_EXERCISE BRIEF_:
Within the listing below, show every line that contains the word "Handelsblatt".
────────────────────
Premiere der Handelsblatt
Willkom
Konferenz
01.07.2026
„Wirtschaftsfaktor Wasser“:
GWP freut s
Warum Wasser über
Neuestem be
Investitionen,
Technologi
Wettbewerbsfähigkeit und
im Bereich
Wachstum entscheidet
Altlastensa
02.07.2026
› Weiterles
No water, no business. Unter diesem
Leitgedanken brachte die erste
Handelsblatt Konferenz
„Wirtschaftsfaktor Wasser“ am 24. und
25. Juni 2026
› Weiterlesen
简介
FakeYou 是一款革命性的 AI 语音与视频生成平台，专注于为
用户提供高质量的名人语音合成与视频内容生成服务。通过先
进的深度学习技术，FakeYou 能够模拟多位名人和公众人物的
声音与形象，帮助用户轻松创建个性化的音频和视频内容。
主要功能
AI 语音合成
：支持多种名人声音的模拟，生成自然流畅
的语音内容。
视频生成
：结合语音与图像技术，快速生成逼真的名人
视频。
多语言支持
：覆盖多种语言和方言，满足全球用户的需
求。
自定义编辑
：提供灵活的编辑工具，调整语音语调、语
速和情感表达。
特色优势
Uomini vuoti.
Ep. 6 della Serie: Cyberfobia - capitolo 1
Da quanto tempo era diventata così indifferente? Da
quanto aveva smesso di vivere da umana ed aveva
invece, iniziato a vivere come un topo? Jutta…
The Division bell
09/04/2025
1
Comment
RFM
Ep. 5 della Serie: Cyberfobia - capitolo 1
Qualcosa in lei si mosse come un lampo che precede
────────────────────
_EXERCISE RESPONSE_:
Premiere der Handelsblatt
Handelsblatt Konferenz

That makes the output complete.